During his successful and unprecedented run for a third term in 1940, Franklin Delano Roosevelt (or his speech writers Robert E. Sherwood and Judge Samuel Rosenman) coined a syncopated neologism that somehow became instant coinage for the isolationist and reactionary Republican party. It certain helped FDR defeat his not so isolationist or reactionary opponent Wendell Wilkie.

A Bay Stater, Joseph Martin served in the House of Representatives for 42 years, four of them as Speaker. He was the vivid crackled face of the GOP, a cheery political Neanderthal. Bruce Barton was also a right-wing conservative who had founded an advertising firm and did his politics as advertising. I suppose you might call him a pioneer.  Hamilton Fish, a congressman from Putnam and Orange Counties, New York, well (how does one say this?), was (yes, I'll take the plunge) a Nazi sympathizer.  He lost his House seat in 1944. He was also a Harvard football star and a member of the Porcellian Club which, if it means nothing to you, is perfectly all right. I used to see him at Harvard commencements which he attended till he was 103, when he died.

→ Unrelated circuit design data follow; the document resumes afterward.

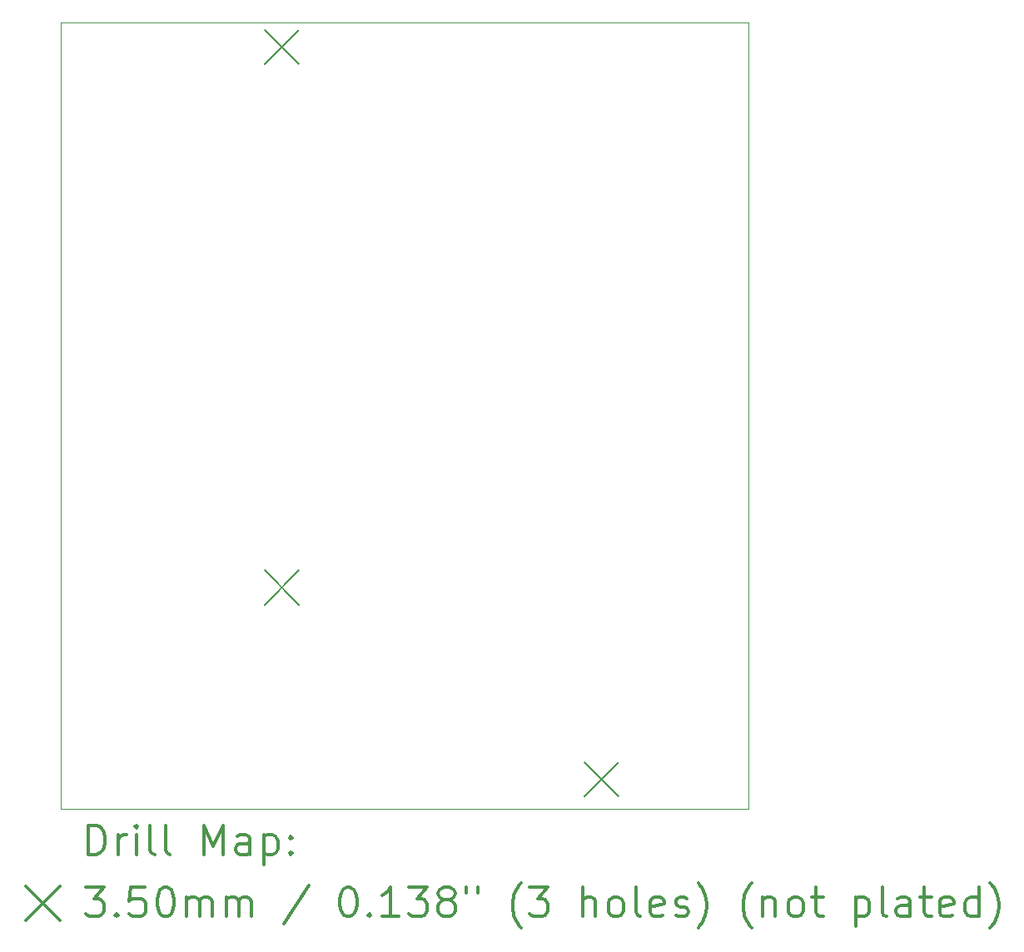
<source format=gbr>
%FSLAX45Y45*%
G04 Gerber Fmt 4.5, Leading zero omitted, Abs format (unit mm)*
G04 Created by KiCad (PCBNEW 5.1.6+dfsg1-1~bpo9+1) date 2022-04-20 06:51:43*
%MOMM*%
%LPD*%
G01*
G04 APERTURE LIST*
%TA.AperFunction,Profile*%
%ADD10C,0.050000*%
%TD*%
%ADD11C,0.200000*%
%ADD12C,0.300000*%
G04 APERTURE END LIST*
D10*
X17000000Y-2000000D02*
X17000000Y-10000000D01*
X10000000Y-2000000D02*
X17000000Y-2000000D01*
X10000000Y-10000000D02*
X10000000Y-2000000D01*
X10000000Y-10000000D02*
X17000000Y-10000000D01*
D11*
X15325000Y-9525000D02*
X15675000Y-9875000D01*
X15675000Y-9525000D02*
X15325000Y-9875000D01*
X12075000Y-7575000D02*
X12425000Y-7925000D01*
X12425000Y-7575000D02*
X12075000Y-7925000D01*
X12075000Y-2075000D02*
X12425000Y-2425000D01*
X12425000Y-2075000D02*
X12075000Y-2425000D01*
D12*
X10283928Y-10468214D02*
X10283928Y-10168214D01*
X10355357Y-10168214D01*
X10398214Y-10182500D01*
X10426786Y-10211072D01*
X10441071Y-10239643D01*
X10455357Y-10296786D01*
X10455357Y-10339643D01*
X10441071Y-10396786D01*
X10426786Y-10425357D01*
X10398214Y-10453929D01*
X10355357Y-10468214D01*
X10283928Y-10468214D01*
X10583928Y-10468214D02*
X10583928Y-10268214D01*
X10583928Y-10325357D02*
X10598214Y-10296786D01*
X10612500Y-10282500D01*
X10641071Y-10268214D01*
X10669643Y-10268214D01*
X10769643Y-10468214D02*
X10769643Y-10268214D01*
X10769643Y-10168214D02*
X10755357Y-10182500D01*
X10769643Y-10196786D01*
X10783928Y-10182500D01*
X10769643Y-10168214D01*
X10769643Y-10196786D01*
X10955357Y-10468214D02*
X10926786Y-10453929D01*
X10912500Y-10425357D01*
X10912500Y-10168214D01*
X11112500Y-10468214D02*
X11083928Y-10453929D01*
X11069643Y-10425357D01*
X11069643Y-10168214D01*
X11455357Y-10468214D02*
X11455357Y-10168214D01*
X11555357Y-10382500D01*
X11655357Y-10168214D01*
X11655357Y-10468214D01*
X11926786Y-10468214D02*
X11926786Y-10311072D01*
X11912500Y-10282500D01*
X11883928Y-10268214D01*
X11826786Y-10268214D01*
X11798214Y-10282500D01*
X11926786Y-10453929D02*
X11898214Y-10468214D01*
X11826786Y-10468214D01*
X11798214Y-10453929D01*
X11783928Y-10425357D01*
X11783928Y-10396786D01*
X11798214Y-10368214D01*
X11826786Y-10353929D01*
X11898214Y-10353929D01*
X11926786Y-10339643D01*
X12069643Y-10268214D02*
X12069643Y-10568214D01*
X12069643Y-10282500D02*
X12098214Y-10268214D01*
X12155357Y-10268214D01*
X12183928Y-10282500D01*
X12198214Y-10296786D01*
X12212500Y-10325357D01*
X12212500Y-10411072D01*
X12198214Y-10439643D01*
X12183928Y-10453929D01*
X12155357Y-10468214D01*
X12098214Y-10468214D01*
X12069643Y-10453929D01*
X12341071Y-10439643D02*
X12355357Y-10453929D01*
X12341071Y-10468214D01*
X12326786Y-10453929D01*
X12341071Y-10439643D01*
X12341071Y-10468214D01*
X12341071Y-10282500D02*
X12355357Y-10296786D01*
X12341071Y-10311072D01*
X12326786Y-10296786D01*
X12341071Y-10282500D01*
X12341071Y-10311072D01*
X9647500Y-10787500D02*
X9997500Y-11137500D01*
X9997500Y-10787500D02*
X9647500Y-11137500D01*
X10255357Y-10798214D02*
X10441071Y-10798214D01*
X10341071Y-10912500D01*
X10383928Y-10912500D01*
X10412500Y-10926786D01*
X10426786Y-10941072D01*
X10441071Y-10969643D01*
X10441071Y-11041072D01*
X10426786Y-11069643D01*
X10412500Y-11083929D01*
X10383928Y-11098214D01*
X10298214Y-11098214D01*
X10269643Y-11083929D01*
X10255357Y-11069643D01*
X10569643Y-11069643D02*
X10583928Y-11083929D01*
X10569643Y-11098214D01*
X10555357Y-11083929D01*
X10569643Y-11069643D01*
X10569643Y-11098214D01*
X10855357Y-10798214D02*
X10712500Y-10798214D01*
X10698214Y-10941072D01*
X10712500Y-10926786D01*
X10741071Y-10912500D01*
X10812500Y-10912500D01*
X10841071Y-10926786D01*
X10855357Y-10941072D01*
X10869643Y-10969643D01*
X10869643Y-11041072D01*
X10855357Y-11069643D01*
X10841071Y-11083929D01*
X10812500Y-11098214D01*
X10741071Y-11098214D01*
X10712500Y-11083929D01*
X10698214Y-11069643D01*
X11055357Y-10798214D02*
X11083928Y-10798214D01*
X11112500Y-10812500D01*
X11126786Y-10826786D01*
X11141071Y-10855357D01*
X11155357Y-10912500D01*
X11155357Y-10983929D01*
X11141071Y-11041072D01*
X11126786Y-11069643D01*
X11112500Y-11083929D01*
X11083928Y-11098214D01*
X11055357Y-11098214D01*
X11026786Y-11083929D01*
X11012500Y-11069643D01*
X10998214Y-11041072D01*
X10983928Y-10983929D01*
X10983928Y-10912500D01*
X10998214Y-10855357D01*
X11012500Y-10826786D01*
X11026786Y-10812500D01*
X11055357Y-10798214D01*
X11283928Y-11098214D02*
X11283928Y-10898214D01*
X11283928Y-10926786D02*
X11298214Y-10912500D01*
X11326786Y-10898214D01*
X11369643Y-10898214D01*
X11398214Y-10912500D01*
X11412500Y-10941072D01*
X11412500Y-11098214D01*
X11412500Y-10941072D02*
X11426786Y-10912500D01*
X11455357Y-10898214D01*
X11498214Y-10898214D01*
X11526786Y-10912500D01*
X11541071Y-10941072D01*
X11541071Y-11098214D01*
X11683928Y-11098214D02*
X11683928Y-10898214D01*
X11683928Y-10926786D02*
X11698214Y-10912500D01*
X11726786Y-10898214D01*
X11769643Y-10898214D01*
X11798214Y-10912500D01*
X11812500Y-10941072D01*
X11812500Y-11098214D01*
X11812500Y-10941072D02*
X11826786Y-10912500D01*
X11855357Y-10898214D01*
X11898214Y-10898214D01*
X11926786Y-10912500D01*
X11941071Y-10941072D01*
X11941071Y-11098214D01*
X12526786Y-10783929D02*
X12269643Y-11169643D01*
X12912500Y-10798214D02*
X12941071Y-10798214D01*
X12969643Y-10812500D01*
X12983928Y-10826786D01*
X12998214Y-10855357D01*
X13012500Y-10912500D01*
X13012500Y-10983929D01*
X12998214Y-11041072D01*
X12983928Y-11069643D01*
X12969643Y-11083929D01*
X12941071Y-11098214D01*
X12912500Y-11098214D01*
X12883928Y-11083929D01*
X12869643Y-11069643D01*
X12855357Y-11041072D01*
X12841071Y-10983929D01*
X12841071Y-10912500D01*
X12855357Y-10855357D01*
X12869643Y-10826786D01*
X12883928Y-10812500D01*
X12912500Y-10798214D01*
X13141071Y-11069643D02*
X13155357Y-11083929D01*
X13141071Y-11098214D01*
X13126786Y-11083929D01*
X13141071Y-11069643D01*
X13141071Y-11098214D01*
X13441071Y-11098214D02*
X13269643Y-11098214D01*
X13355357Y-11098214D02*
X13355357Y-10798214D01*
X13326786Y-10841072D01*
X13298214Y-10869643D01*
X13269643Y-10883929D01*
X13541071Y-10798214D02*
X13726786Y-10798214D01*
X13626786Y-10912500D01*
X13669643Y-10912500D01*
X13698214Y-10926786D01*
X13712500Y-10941072D01*
X13726786Y-10969643D01*
X13726786Y-11041072D01*
X13712500Y-11069643D01*
X13698214Y-11083929D01*
X13669643Y-11098214D01*
X13583928Y-11098214D01*
X13555357Y-11083929D01*
X13541071Y-11069643D01*
X13898214Y-10926786D02*
X13869643Y-10912500D01*
X13855357Y-10898214D01*
X13841071Y-10869643D01*
X13841071Y-10855357D01*
X13855357Y-10826786D01*
X13869643Y-10812500D01*
X13898214Y-10798214D01*
X13955357Y-10798214D01*
X13983928Y-10812500D01*
X13998214Y-10826786D01*
X14012500Y-10855357D01*
X14012500Y-10869643D01*
X13998214Y-10898214D01*
X13983928Y-10912500D01*
X13955357Y-10926786D01*
X13898214Y-10926786D01*
X13869643Y-10941072D01*
X13855357Y-10955357D01*
X13841071Y-10983929D01*
X13841071Y-11041072D01*
X13855357Y-11069643D01*
X13869643Y-11083929D01*
X13898214Y-11098214D01*
X13955357Y-11098214D01*
X13983928Y-11083929D01*
X13998214Y-11069643D01*
X14012500Y-11041072D01*
X14012500Y-10983929D01*
X13998214Y-10955357D01*
X13983928Y-10941072D01*
X13955357Y-10926786D01*
X14126786Y-10798214D02*
X14126786Y-10855357D01*
X14241071Y-10798214D02*
X14241071Y-10855357D01*
X14683928Y-11212500D02*
X14669643Y-11198214D01*
X14641071Y-11155357D01*
X14626786Y-11126786D01*
X14612500Y-11083929D01*
X14598214Y-11012500D01*
X14598214Y-10955357D01*
X14612500Y-10883929D01*
X14626786Y-10841072D01*
X14641071Y-10812500D01*
X14669643Y-10769643D01*
X14683928Y-10755357D01*
X14769643Y-10798214D02*
X14955357Y-10798214D01*
X14855357Y-10912500D01*
X14898214Y-10912500D01*
X14926786Y-10926786D01*
X14941071Y-10941072D01*
X14955357Y-10969643D01*
X14955357Y-11041072D01*
X14941071Y-11069643D01*
X14926786Y-11083929D01*
X14898214Y-11098214D01*
X14812500Y-11098214D01*
X14783928Y-11083929D01*
X14769643Y-11069643D01*
X15312500Y-11098214D02*
X15312500Y-10798214D01*
X15441071Y-11098214D02*
X15441071Y-10941072D01*
X15426786Y-10912500D01*
X15398214Y-10898214D01*
X15355357Y-10898214D01*
X15326786Y-10912500D01*
X15312500Y-10926786D01*
X15626786Y-11098214D02*
X15598214Y-11083929D01*
X15583928Y-11069643D01*
X15569643Y-11041072D01*
X15569643Y-10955357D01*
X15583928Y-10926786D01*
X15598214Y-10912500D01*
X15626786Y-10898214D01*
X15669643Y-10898214D01*
X15698214Y-10912500D01*
X15712500Y-10926786D01*
X15726786Y-10955357D01*
X15726786Y-11041072D01*
X15712500Y-11069643D01*
X15698214Y-11083929D01*
X15669643Y-11098214D01*
X15626786Y-11098214D01*
X15898214Y-11098214D02*
X15869643Y-11083929D01*
X15855357Y-11055357D01*
X15855357Y-10798214D01*
X16126786Y-11083929D02*
X16098214Y-11098214D01*
X16041071Y-11098214D01*
X16012500Y-11083929D01*
X15998214Y-11055357D01*
X15998214Y-10941072D01*
X16012500Y-10912500D01*
X16041071Y-10898214D01*
X16098214Y-10898214D01*
X16126786Y-10912500D01*
X16141071Y-10941072D01*
X16141071Y-10969643D01*
X15998214Y-10998214D01*
X16255357Y-11083929D02*
X16283928Y-11098214D01*
X16341071Y-11098214D01*
X16369643Y-11083929D01*
X16383928Y-11055357D01*
X16383928Y-11041072D01*
X16369643Y-11012500D01*
X16341071Y-10998214D01*
X16298214Y-10998214D01*
X16269643Y-10983929D01*
X16255357Y-10955357D01*
X16255357Y-10941072D01*
X16269643Y-10912500D01*
X16298214Y-10898214D01*
X16341071Y-10898214D01*
X16369643Y-10912500D01*
X16483928Y-11212500D02*
X16498214Y-11198214D01*
X16526786Y-11155357D01*
X16541071Y-11126786D01*
X16555357Y-11083929D01*
X16569643Y-11012500D01*
X16569643Y-10955357D01*
X16555357Y-10883929D01*
X16541071Y-10841072D01*
X16526786Y-10812500D01*
X16498214Y-10769643D01*
X16483928Y-10755357D01*
X17026786Y-11212500D02*
X17012500Y-11198214D01*
X16983928Y-11155357D01*
X16969643Y-11126786D01*
X16955357Y-11083929D01*
X16941071Y-11012500D01*
X16941071Y-10955357D01*
X16955357Y-10883929D01*
X16969643Y-10841072D01*
X16983928Y-10812500D01*
X17012500Y-10769643D01*
X17026786Y-10755357D01*
X17141071Y-10898214D02*
X17141071Y-11098214D01*
X17141071Y-10926786D02*
X17155357Y-10912500D01*
X17183928Y-10898214D01*
X17226786Y-10898214D01*
X17255357Y-10912500D01*
X17269643Y-10941072D01*
X17269643Y-11098214D01*
X17455357Y-11098214D02*
X17426786Y-11083929D01*
X17412500Y-11069643D01*
X17398214Y-11041072D01*
X17398214Y-10955357D01*
X17412500Y-10926786D01*
X17426786Y-10912500D01*
X17455357Y-10898214D01*
X17498214Y-10898214D01*
X17526786Y-10912500D01*
X17541071Y-10926786D01*
X17555357Y-10955357D01*
X17555357Y-11041072D01*
X17541071Y-11069643D01*
X17526786Y-11083929D01*
X17498214Y-11098214D01*
X17455357Y-11098214D01*
X17641071Y-10898214D02*
X17755357Y-10898214D01*
X17683928Y-10798214D02*
X17683928Y-11055357D01*
X17698214Y-11083929D01*
X17726786Y-11098214D01*
X17755357Y-11098214D01*
X18083928Y-10898214D02*
X18083928Y-11198214D01*
X18083928Y-10912500D02*
X18112500Y-10898214D01*
X18169643Y-10898214D01*
X18198214Y-10912500D01*
X18212500Y-10926786D01*
X18226786Y-10955357D01*
X18226786Y-11041072D01*
X18212500Y-11069643D01*
X18198214Y-11083929D01*
X18169643Y-11098214D01*
X18112500Y-11098214D01*
X18083928Y-11083929D01*
X18398214Y-11098214D02*
X18369643Y-11083929D01*
X18355357Y-11055357D01*
X18355357Y-10798214D01*
X18641071Y-11098214D02*
X18641071Y-10941072D01*
X18626786Y-10912500D01*
X18598214Y-10898214D01*
X18541071Y-10898214D01*
X18512500Y-10912500D01*
X18641071Y-11083929D02*
X18612500Y-11098214D01*
X18541071Y-11098214D01*
X18512500Y-11083929D01*
X18498214Y-11055357D01*
X18498214Y-11026786D01*
X18512500Y-10998214D01*
X18541071Y-10983929D01*
X18612500Y-10983929D01*
X18641071Y-10969643D01*
X18741071Y-10898214D02*
X18855357Y-10898214D01*
X18783928Y-10798214D02*
X18783928Y-11055357D01*
X18798214Y-11083929D01*
X18826786Y-11098214D01*
X18855357Y-11098214D01*
X19069643Y-11083929D02*
X19041071Y-11098214D01*
X18983928Y-11098214D01*
X18955357Y-11083929D01*
X18941071Y-11055357D01*
X18941071Y-10941072D01*
X18955357Y-10912500D01*
X18983928Y-10898214D01*
X19041071Y-10898214D01*
X19069643Y-10912500D01*
X19083928Y-10941072D01*
X19083928Y-10969643D01*
X18941071Y-10998214D01*
X19341071Y-11098214D02*
X19341071Y-10798214D01*
X19341071Y-11083929D02*
X19312500Y-11098214D01*
X19255357Y-11098214D01*
X19226786Y-11083929D01*
X19212500Y-11069643D01*
X19198214Y-11041072D01*
X19198214Y-10955357D01*
X19212500Y-10926786D01*
X19226786Y-10912500D01*
X19255357Y-10898214D01*
X19312500Y-10898214D01*
X19341071Y-10912500D01*
X19455357Y-11212500D02*
X19469643Y-11198214D01*
X19498214Y-11155357D01*
X19512500Y-11126786D01*
X19526786Y-11083929D01*
X19541071Y-11012500D01*
X19541071Y-10955357D01*
X19526786Y-10883929D01*
X19512500Y-10841072D01*
X19498214Y-10812500D01*
X19469643Y-10769643D01*
X19455357Y-10755357D01*
M02*

</source>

"Martin, Barton and Fish!" The crowds loved it, that is, the Democratic crowds. The slogan was chanted to the rhythm of "Wynken, Blinken and Nod."

John McCain is not imaginative enough to turn Rangel, Conyers and Frank into a ditty. "Rangel, Conyers and Frank." It's not bad cadence actually.

But the Republican candidate has been weaving Charles Rangel, John Conyers and Barney Frank, as the Boston Globe's Sasha Issenberg puts it, into a trio of  "lower-profile bogeymen." Frankly, I'm no fan of Rangel, who is the chairman of the House Ways and Means Committee and reminds me of two of his predecessors in that post, Wilbur Mills and Dan Rostenkowski. Conyers is chairman of the House Judiciary Committee, and we're lucky he's not head of its Senate counterpart. He has never recognized a threat to American security from anywhere.

The third person in McCain's trigger-sight is Barney Frank, who may just be the smartest person in both houses. And certainly the funniest. It's no accident that the executive rescue crowd for the economy has brought Frank into the tiny council of thinkers and planners that holds our future in their hands.

And did anybody notice that the trio is made up of two blacks and a gay man? Could it be an accident?